→ **WRITTEN TASK**:
Format the rows below as a Markdown table with the columns No. and Line, numbering each line in order and skipping blank lines. Leave out the pictures.
━━ TASK INPUTS
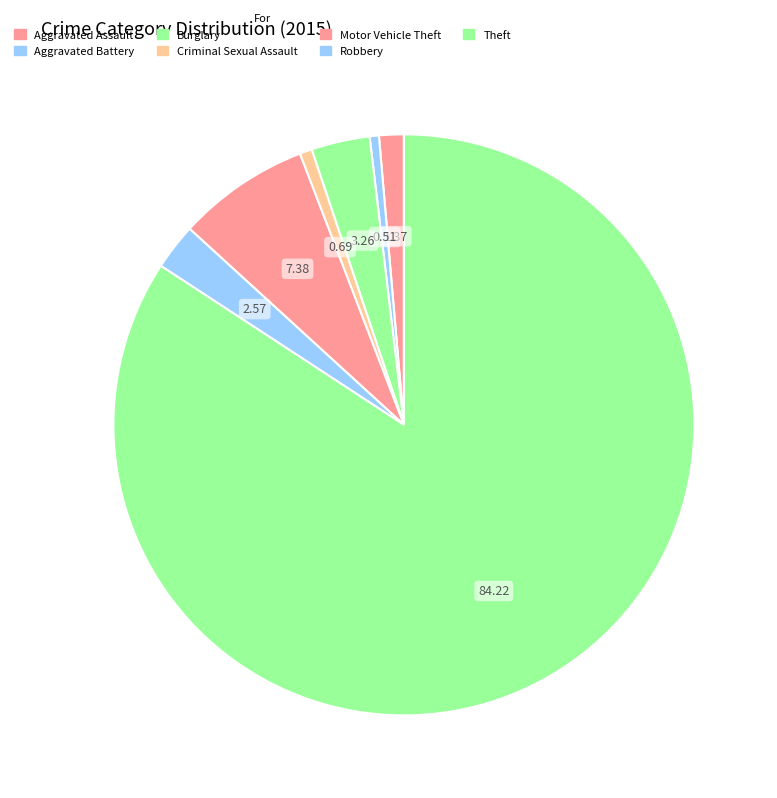

Approximately how many times larger is the value at Aggravated Assault compared to Burglary?

0.4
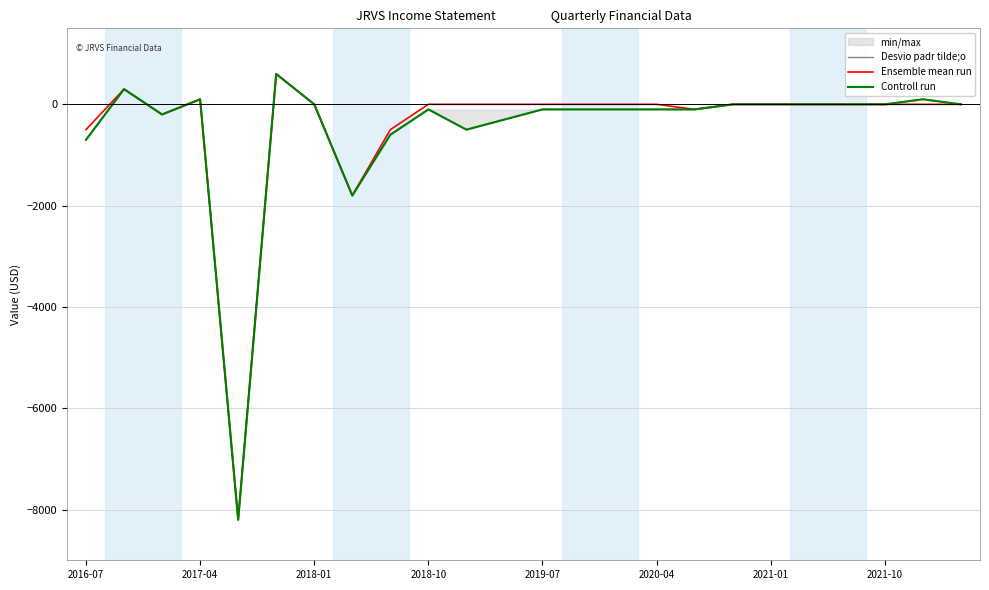

How many values in the Controll run series are below -100?

7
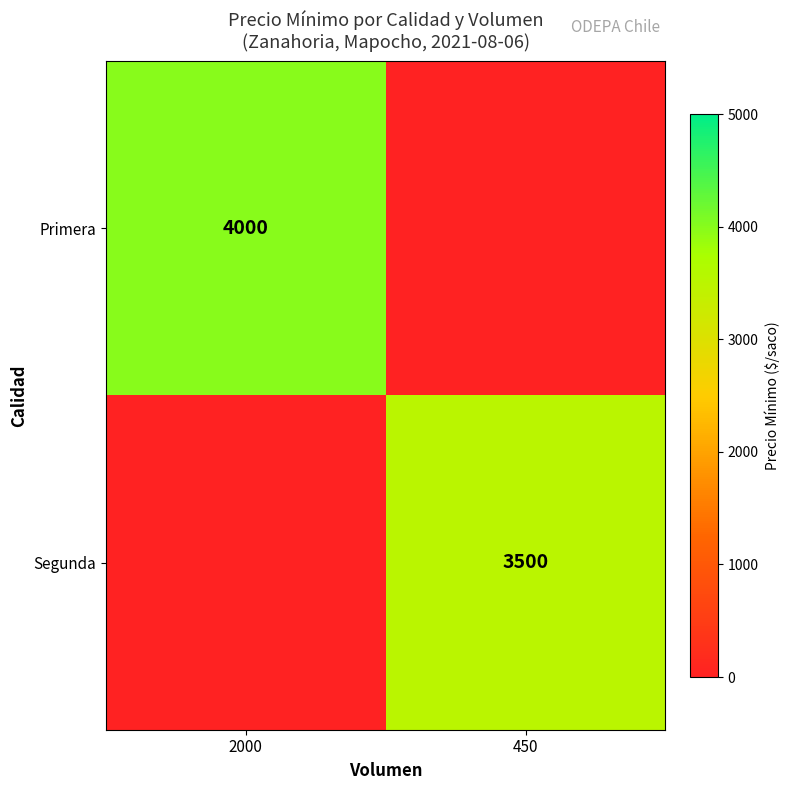

Is it true that Segunda equals 6269 at 450?

False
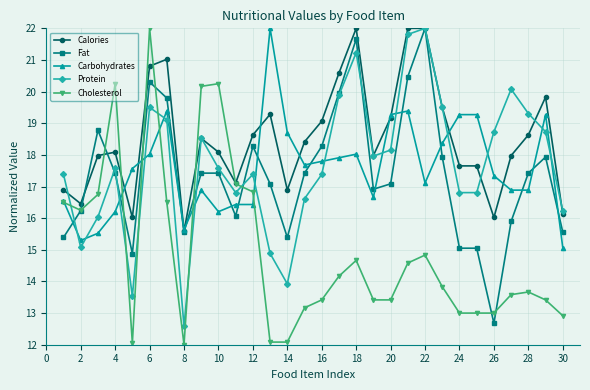

True or false: Calories has more than 0 interior local peaks.

True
━━━━
→ **FINAL ANSWER**:
| No. | Line |
|---|---|
| 1 | Approximately how many times larger is the value at Aggravated Assault compared to Burglary? |
| 2 | 0.4 |
| 3 | How many values in the Controll run series are below -100? |
| 4 | 7 |
| 5 | Is it true that Segunda equals 6269 at 450? |
| 6 | False |
| 7 | True or false: Calories has more than 0 interior local peaks. |
| 8 | True |